Nichts mehr ist selbstverständlich, von den Nudeln bis zur Schule der Kinder. Elena ist Schuldienerin und etwas über 40. Rosaria fährt gerade mit dem Fahrrad zur Messe und trifft sie. Beide haben ihre Kinder in der gleichen Schule. Elena sieht traurig aus. Ein kleiner Schwatz: „Was hast du?“ „Ich fange an, mein Kind anzuschauen und zu denken, dass ich es später nicht auf die Universität schicken kann. Und du? Machst du dir keine Sorgen?“ „Ich habe genug vom Gerede über die Krise. Ich bekomme keine Luft mehr. Es gibt noch anderes im Leben.“ − „Aber wenn dein Kind eines Tages nicht studieren kann?“ „Elena, ‚eines Tages’ gehört nicht uns. Die Sorgen, das Geld dürfen nicht die Oberhand bekommen.“ Elena schlägt die Augen nieder: „Jetzt wirst du mir sagen, dass to Mysterio (der Herr) das Wichtigste ist ...“ „Sicher, was kann uns sonst retten? Was kann uns tragen?“ „Dann möge to Mysterio uns die Gnade geben, dass ich dich jeden Tag sehe“, antwortet ihr Elena.

Mittagessen zu vierzehnt.
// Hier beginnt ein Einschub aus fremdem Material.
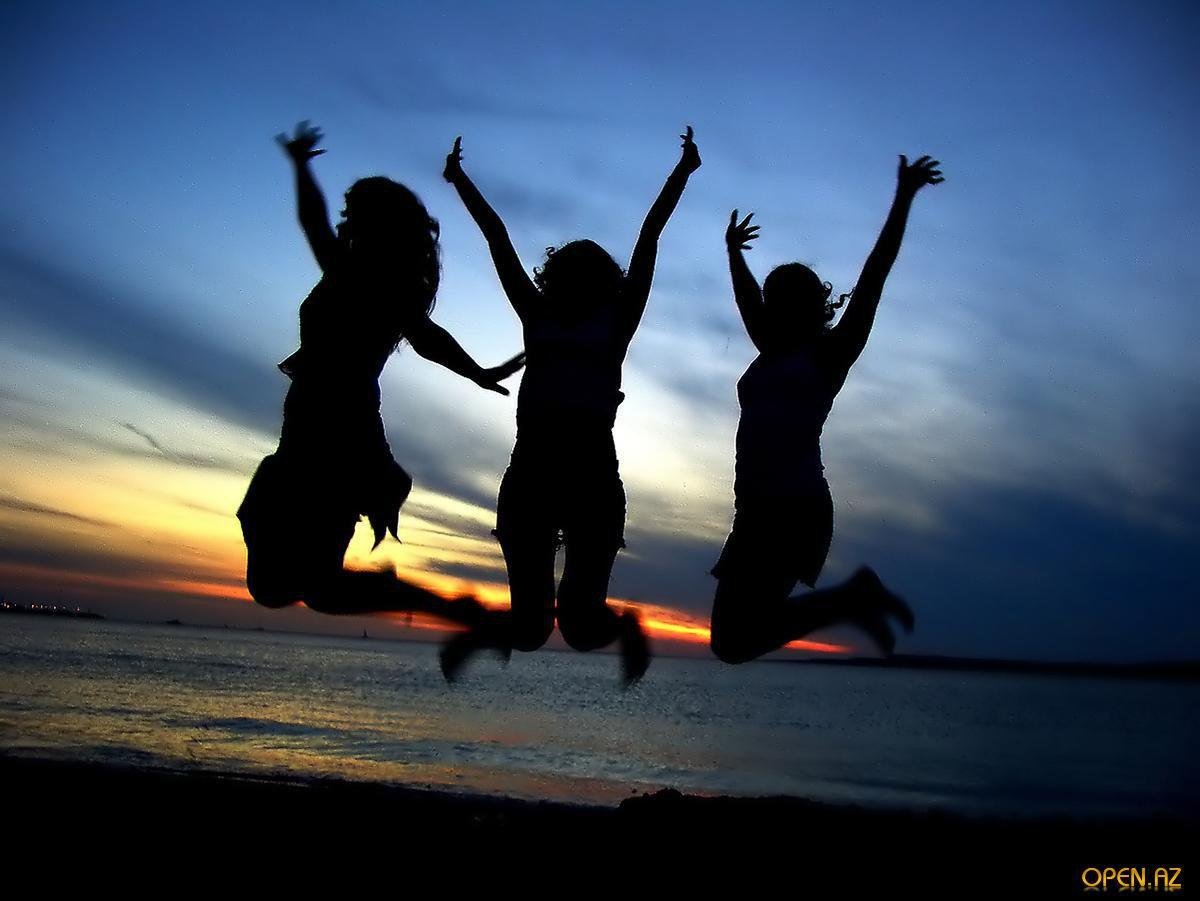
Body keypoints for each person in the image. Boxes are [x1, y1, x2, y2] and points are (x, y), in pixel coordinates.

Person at [439, 128, 702, 683]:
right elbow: (496, 238)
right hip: (532, 470)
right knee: (530, 629)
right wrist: (459, 180)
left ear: (604, 283)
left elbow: (650, 236)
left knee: (581, 628)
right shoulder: (537, 314)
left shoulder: (618, 319)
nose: (576, 282)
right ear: (555, 280)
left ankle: (625, 627)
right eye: (569, 275)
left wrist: (682, 173)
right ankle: (484, 631)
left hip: (591, 474)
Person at [238, 121, 523, 626]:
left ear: (378, 226)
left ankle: (441, 606)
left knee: (296, 586)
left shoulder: (368, 280)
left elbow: (427, 336)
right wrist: (477, 372)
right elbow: (428, 337)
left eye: (356, 214)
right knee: (289, 586)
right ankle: (439, 605)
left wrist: (477, 373)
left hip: (339, 434)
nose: (347, 221)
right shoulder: (363, 276)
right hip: (310, 429)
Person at [710, 154, 943, 664]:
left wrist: (904, 197)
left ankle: (851, 599)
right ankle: (851, 599)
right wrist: (733, 254)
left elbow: (875, 273)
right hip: (756, 508)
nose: (771, 306)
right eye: (772, 298)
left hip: (793, 507)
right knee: (731, 641)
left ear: (811, 305)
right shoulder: (769, 349)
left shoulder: (830, 354)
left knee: (734, 641)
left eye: (784, 298)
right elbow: (747, 298)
Es ist wirklich etwas, das man sieht und das dich und die anderen verändert. „Wie bei unseren Nachbarn, die getrennt im Haus wohnen. Frau Agnes war Ende April nach dem zigsten Streit in Tränen aufgelöst zu mir gekommen: ‚Ich gehe zurück in mein Dorf. Ich kann nicht mehr’.“ Inzwischen hatten Rosaria und Nicola beschlossen, den ersten Mai ruhig zu verbringen und niemanden einzuladen. Sie wollten allein sein. Aber da läutet das Telefon, es ist der Pfarrer, der allein zu Hause ist. „Kommen Sie zu uns.“ Dann kommt ein weiterer Anruf. Es sind die albanischen Freunde. Am Ende des Mittagessens sind sie zu vierzehnt. Agnes Mann sieht sie auf dem Balkon grillen. Er klingelt an der Tür. „Darf ich? Ich bin allein geblieben.“ Rosaria und Nico bitten ihn herein. Einige Bemerkungen und es entsteht eine Debatte: „Ihr verteidigt meine Frau“. „Nein. Wir haben sie gern. Und wir haben dich gern.“ Gerührt setzt sich der Mann an den Tisch. Mit dem Pfarrer, mit den Albanern, den Griechen und den Rumänen. Und wir, Nico und ich, wollten eigentlich allein bleiben. Aber es ist Gott, der sät. Auch in Krisenzeiten. Ich sehe und genieße nur die Früchte.“


In Zahlen
250 Milliarden Euro betragen die griechischen Staatsschulden

Die Schulden betragen 150 Prozent des griechischen Bruttoinlandsprodukts.

Das wirkliche Defizit des Landes beträgt 12,7 Prozent
des Bruttoinlandsprodukts, gegenüber den erklärten 6 Prozent. Die alte Regierung hatte der EU eine Höchstgrenze von 3,7 Prozent versprochen.

Insgesamt erhält Griechenland rund 110 Milliarden Euro an internationaler Hilfe. 30 Milliarden zahlt der Internationale Währungsfonds.